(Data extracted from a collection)
• • • • •

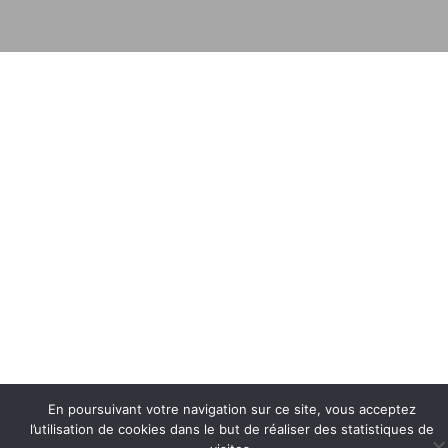
En poursuivant votre navigation sur ce site, vous acceptez
l’utilisation de cookies dans le but de réaliser des statistiques de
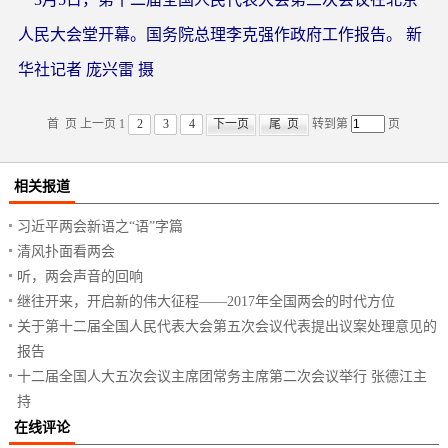
人民大会堂开幕。国务院总理李克强作政府工作报告。 新
华社记者 庞兴雷 摄
首 页
上一页
1
2
3
4
下一页
尾 页
转到第
页
相关报道
习近平两会新语之“语”字篇
清风扑面看两会
听，两会声音的回响
继往开来，开启新的伟大征程——2017年全国两会的时代方位
关于第十二届全国人民代表大会第五次会议代表提出议案处理意见的
报告
十二届全国人大五次会议主席团常务主席第二次会议举行 张德江主
持
在线评论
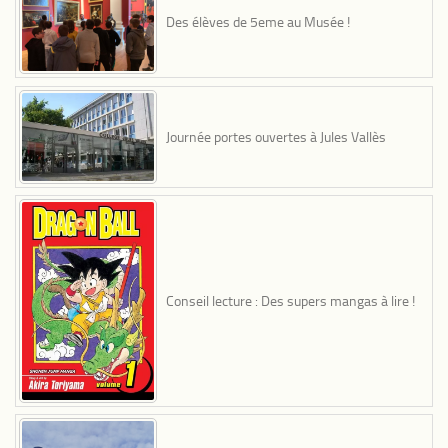
Des élèves de 5eme au Musée !
Journée portes ouvertes à Jules Vallès
Conseil lecture : Des supers mangas à lire !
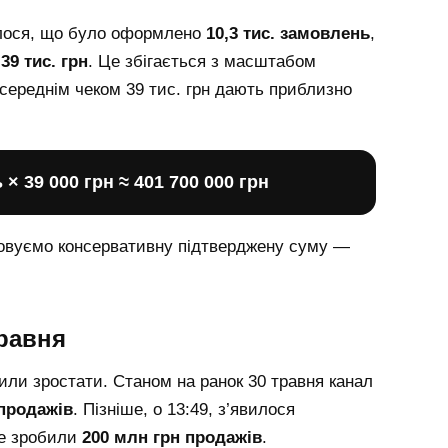
алося, що було оформлено
10,3 тис. замовлень
,
о
39 тис. грн
. Це збігається з масштабом
з середнім чеком 39 тис. грн дають приблизно
× 39 000 грн ≈ 401 700 000 грн
товуємо консервативну підтверджену суму —
травня
или зростати. Станом на ранок 30 травня канал
 продажів
. Пізніше, о 13:49, з’явилося
же зробили
200 млн грн продажів
.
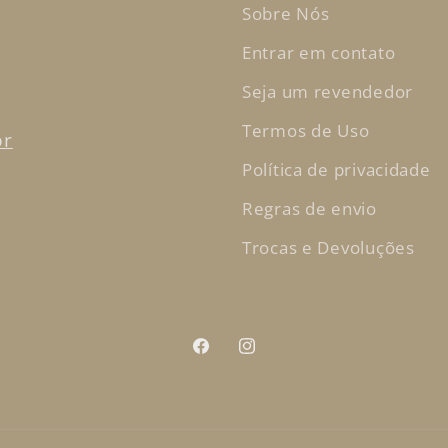
Sobre Nós
Entrar em contato
Seja um revendedor
Termos de Uso
br
Política de privacidade
Regras de envio
Trocas e Devoluções
Facebook
Instagram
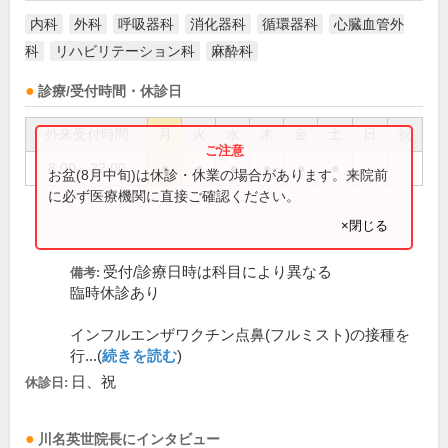
内科
外科
呼吸器科
消化器科
循環器科
心臓血管外
科
リハビリテーション科
麻酔科
診療/受付時間・休診日
外来受付時間
月
火
水
木
金
土
日
祝
8:00～22:00
●
●
●
●
●
●
お盆(8月中旬)は休診・休業の場合があります。来院前
に必ず医療機関に直接ご確認ください。
×閉じる
受付/診療日時は科目により異なる
備考:
臨時休診あり
インフルエンザワクチン点鼻(フルミスト)の接種を
行...(
続きを読む
)
日、祝
休診日:
川名英世
院長
にインタビュー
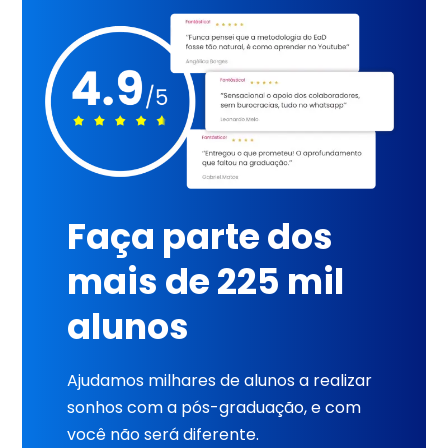
Faça parte dos
mais de 225 mil
alunos
Ajudamos milhares de alunos a realizar
sonhos com a pós-graduação, e com
você não será diferente.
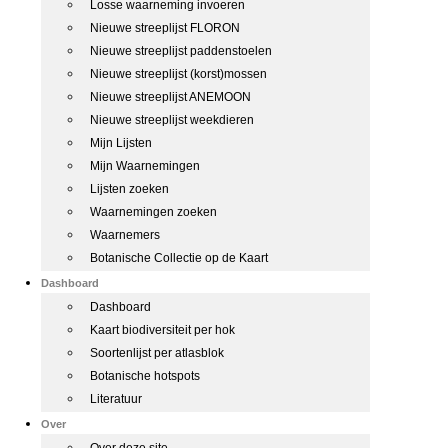
Losse waarneming invoeren
Nieuwe streeplijst FLORON
Nieuwe streeplijst paddenstoelen
Nieuwe streeplijst (korst)mossen
Nieuwe streeplijst ANEMOON
Nieuwe streeplijst weekdieren
Mijn Lijsten
Mijn Waarnemingen
Lijsten zoeken
Waarnemingen zoeken
Waarnemers
Botanische Collectie op de Kaart
Dashboard
Dashboard
Kaart biodiversiteit per hok
Soortenlijst per atlasblok
Botanische hotspots
Literatuur
Over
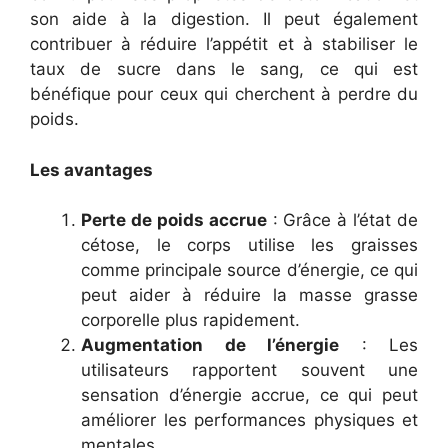
son aide à la digestion. Il peut également
contribuer à réduire l’appétit et à stabiliser le
taux de sucre dans le sang, ce qui est
bénéfique pour ceux qui cherchent à perdre du
poids.
Les avantages
Perte de poids accrue
: Grâce à l’état de
cétose, le corps utilise les graisses
comme principale source d’énergie, ce qui
peut aider à réduire la masse grasse
corporelle plus rapidement.
Augmentation de l’énergie
: Les
utilisateurs rapportent souvent une
sensation d’énergie accrue, ce qui peut
améliorer les performances physiques et
mentales.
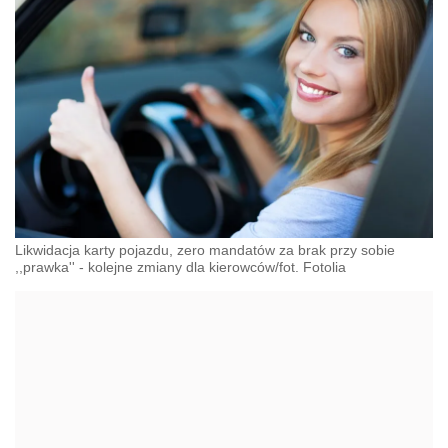
Likwidacja karty pojazdu, zero mandatów za brak przy sobie
,,prawka'' - kolejne zmiany dla kierowców/fot. Fotolia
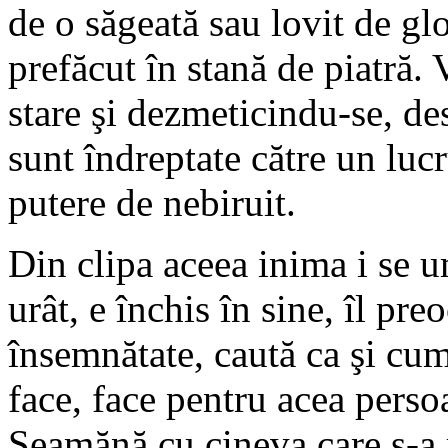
de o săgeată sau lovit de gl
prefăcut în stană de piatră. 
stare şi dezmeticindu-se, des
sunt îndreptate către un luc
putere de nebiruit.
Din clipa aceea inima i se u
urât, e închis în sine, îl pr
însemnătate, caută ca şi cum 
face, face pentru acea persoa
Seamănă cu cineva care s-a r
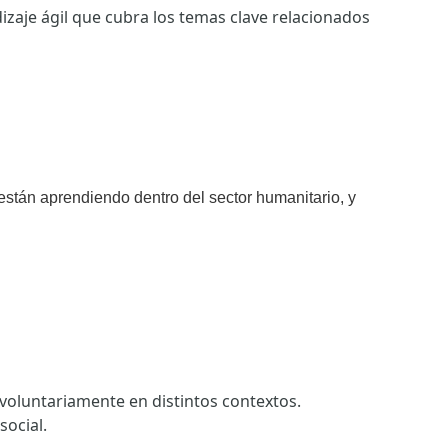
zaje ágil que cubra los temas clave relacionados
 están aprendiendo dentro del sector humanitario, y
voluntariamente en distintos contextos.
social.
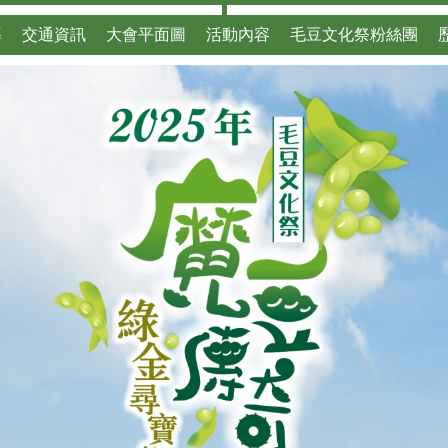
導
交通資訊
大會平面圖
活動內容
毛豆文化祭粉絲團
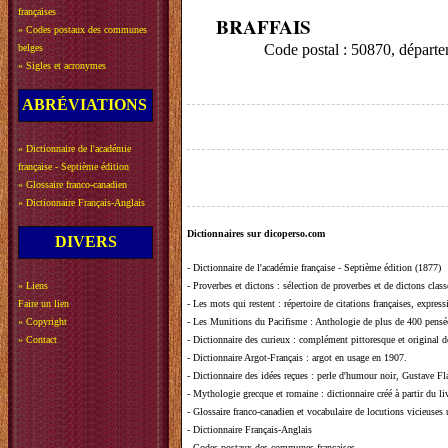
françaises
BRAFFAIS
»
Codes postaux des communes
Code postal : 50870, dépa
belges
»
Sigles et acronymes
ABRÉVIATIONS
»
Dictionnaire de l'académie
française - Septième édition
»
Glossaire franco-canadien
»
Dictionnaire Français-Anglais
Dictionnaires sur dicoperso.com
DIVERS
-
Dictionnaire de l'académie française - Septième édition (1877)
»
Liens
-
Proverbes et dictons
: sélection de proverbes et de dictons clas
Faire un lien
-
Les mots qui restent
: répertoire de citations françaises, expres
»
Copyright
-
Les Munitions du Pacifisme
: Anthologie de plus de 400 pensée
»
Contact
-
Dictionnaire des curieux
: complément pittoresque et original de
-
Dictionnaire Argot-Français
: argot en usage en 1907.
-
Dictionnaire des idées reçues
:
perle d'humour noir, Gustave Fla
-
Mythologie grecque et romaine
: dictionnaire créé à partir du 
-
Glossaire franco-canadien et vocabulaire de locutions vicieuses
-
Dictionnaire Français-Anglais
-
Codes postaux des communes françaises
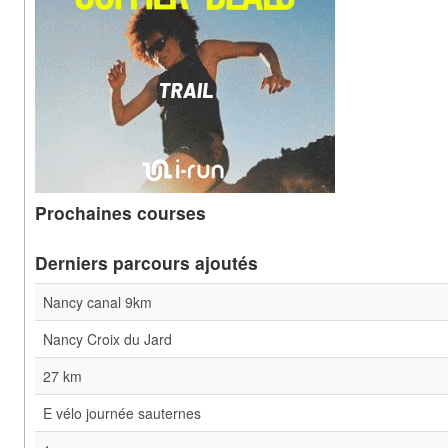
Prochaines courses
Derniers parcours ajoutés
Nancy canal 9km
Nancy Croix du Jard
27 km
E vélo journée sauternes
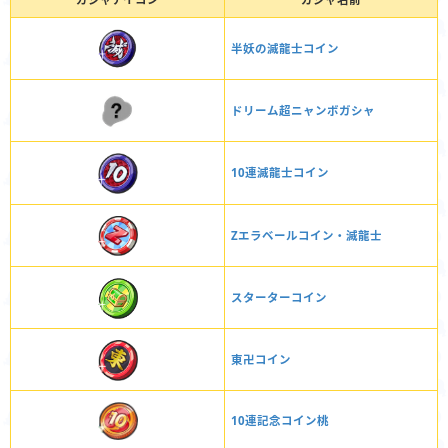
半妖の滅龍士コイン
ドリーム超ニャンボガシャ
10連滅龍士コイン
Zエラベールコイン・滅龍士
スターターコイン
東卍コイン
10連記念コイン桃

• • • • •

• [WHAT TO PRODUCE] Write out every line from the data above that includes "françaises".

• [WRITTEN ANSWER]
françaises
: répertoire de citations françaises, expres
Codes postaux des communes françaises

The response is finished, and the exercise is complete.